Como os estrategistas globais do capitalismo reagirão à perspectiva de uma nova crise? Muito provavelmente, eles tentarão recorrer novamente à intervenção estatal, tanto por meio do aumento dos gastos públicos quanto por meio da injeção de liquidez no sistema pelos bancos centrais. No entanto, mesmo antes de tal crise explodir, as finanças públicas já estão sendo drenadas.

A dívida pública bruta como parcela do PIB nas economias avançadas está atualmente em quase 110%, próxima de um recorde histórico. O aumento das taxas de juros desde 2022 – iniciado pelos bancos centrais para controlar a inflação, em parte causado por aumentos anteriores da dívida – tornou a dívida muito mais onerosa.

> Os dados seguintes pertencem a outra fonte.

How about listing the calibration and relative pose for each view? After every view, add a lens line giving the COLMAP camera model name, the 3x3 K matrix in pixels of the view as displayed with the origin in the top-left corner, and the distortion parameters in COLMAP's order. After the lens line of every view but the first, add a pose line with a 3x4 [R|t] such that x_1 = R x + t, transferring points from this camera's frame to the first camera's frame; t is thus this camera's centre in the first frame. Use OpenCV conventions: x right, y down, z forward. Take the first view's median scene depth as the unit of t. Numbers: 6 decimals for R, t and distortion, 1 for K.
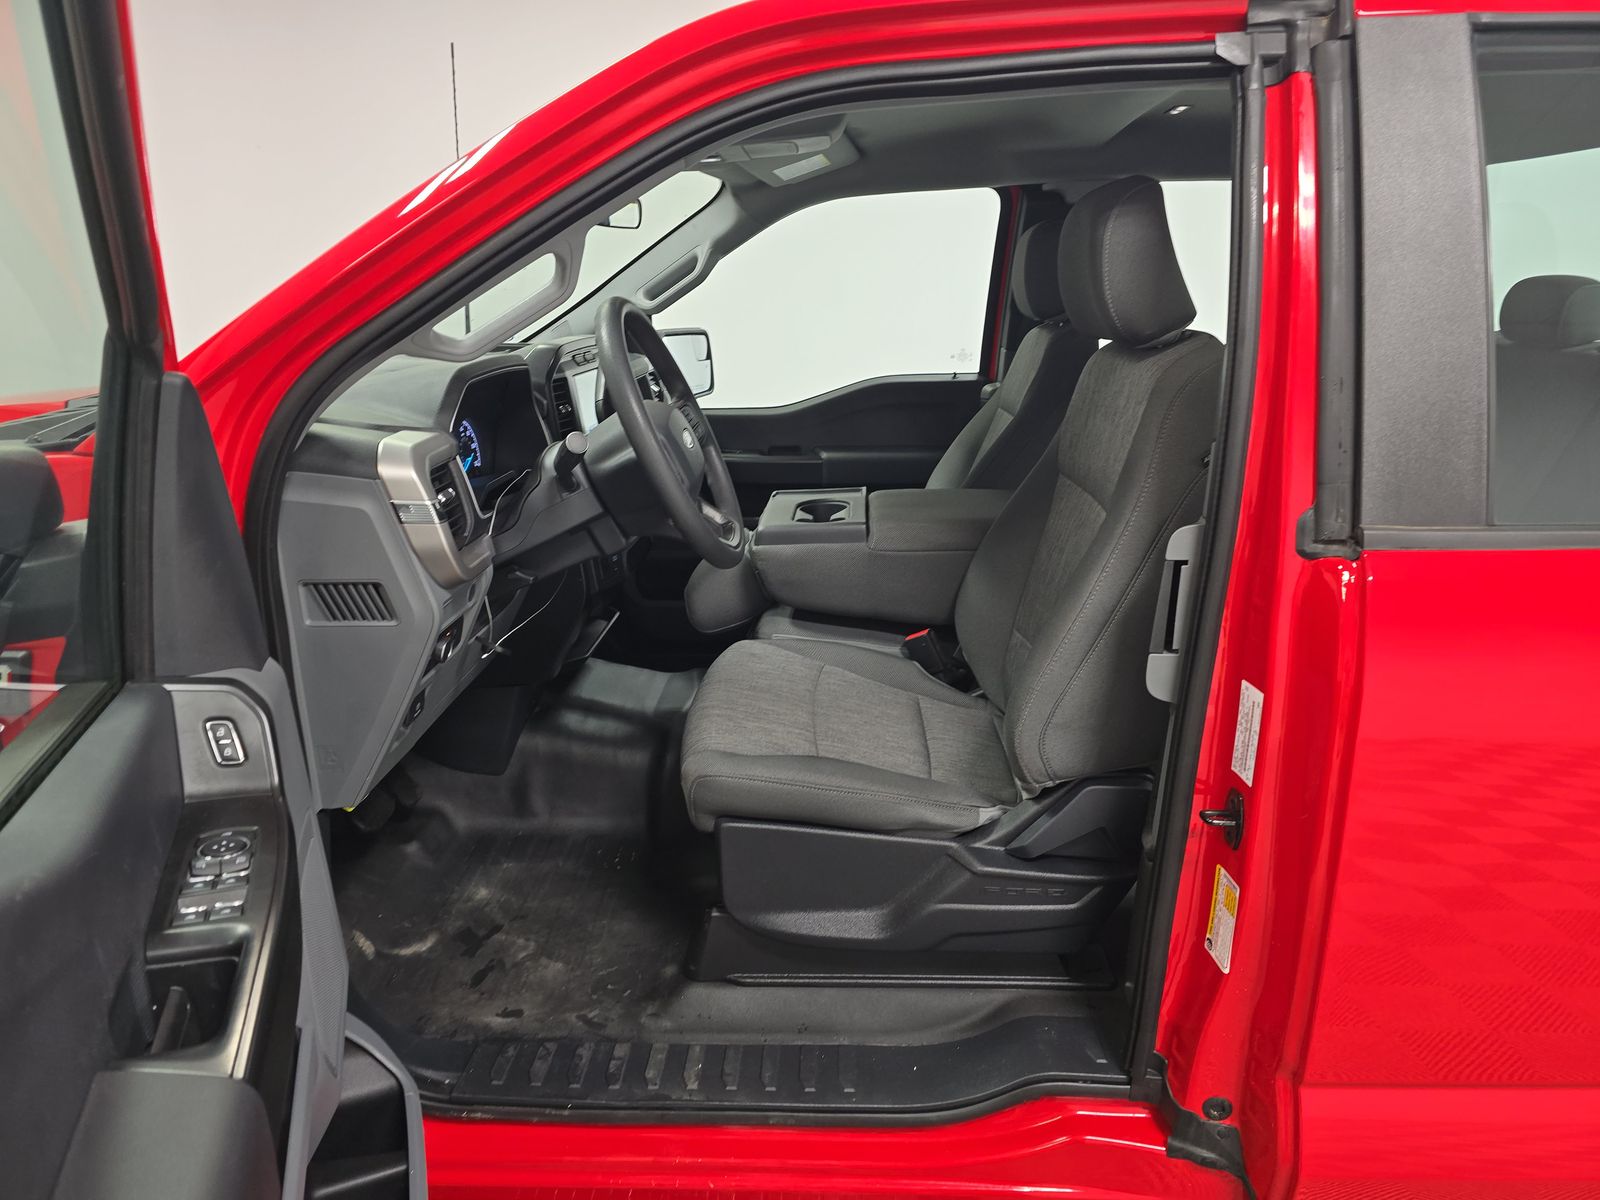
lens RADIAL K [[1060.4, 0, 792.8], [0, 1060.4, 608.2], [0, 0, 1]] dist [0.031725, -0.022445]
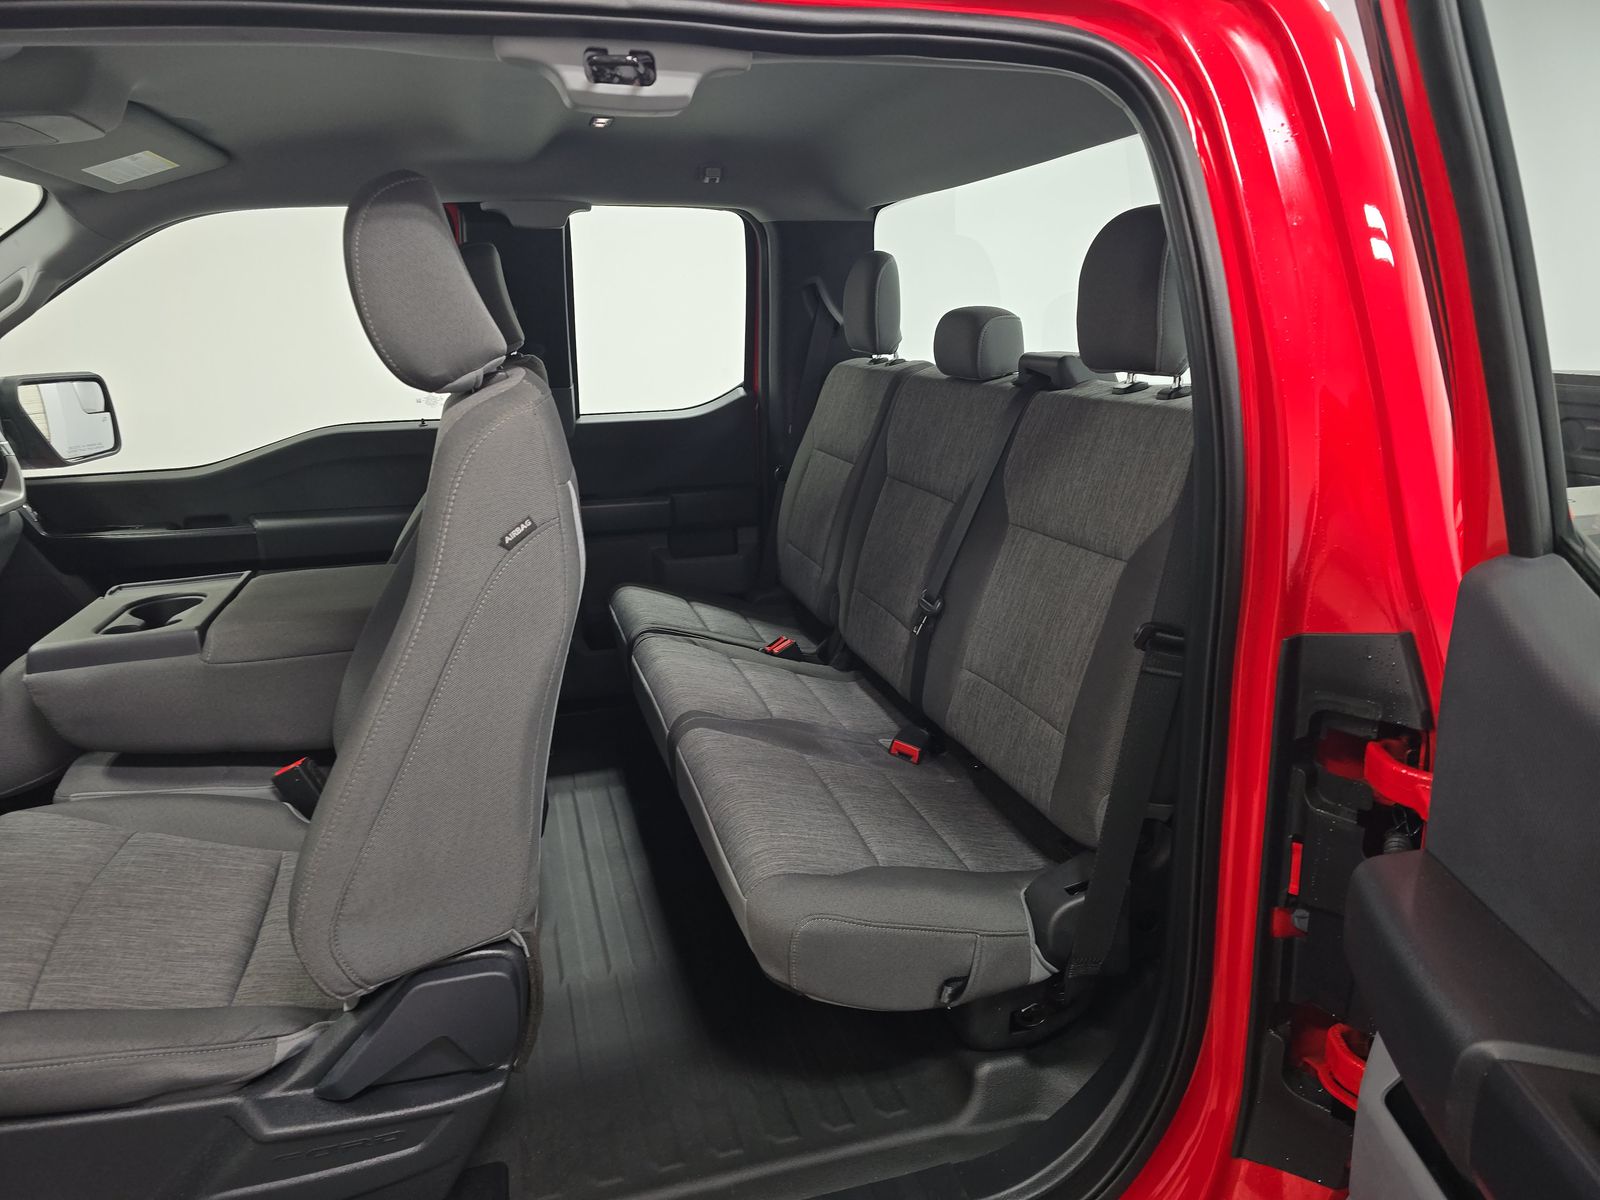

Os países ricos agora gastam em juros a metade do que gastam com defesa nacional. E continuam a se endividar. Este ano, o déficit médio nas economias avançadas será superior a 4% do PIB – nos Estados Unidos, o valor é superior a 6% do PIB. A dívida pública dos EUA acaba de ultrapassar o nível histórico de US$ 38 trilhões (aumento de US$ 1 trilhão em apenas dois meses).

Qualquer tentativa de usar as finanças públicas para arcar com o impacto da crise imediatamente levantará a questão, mais uma vez: "quem paga a conta?". 17 anos após a crise de 2008, uma geração inteira só vivenciou a queda dos padrões de vida e teve seu futuro negado por este sistema decadente, o capitalismo. O próximo período será um teste de colisão para a estabilidade do regime capitalista em escala mundial.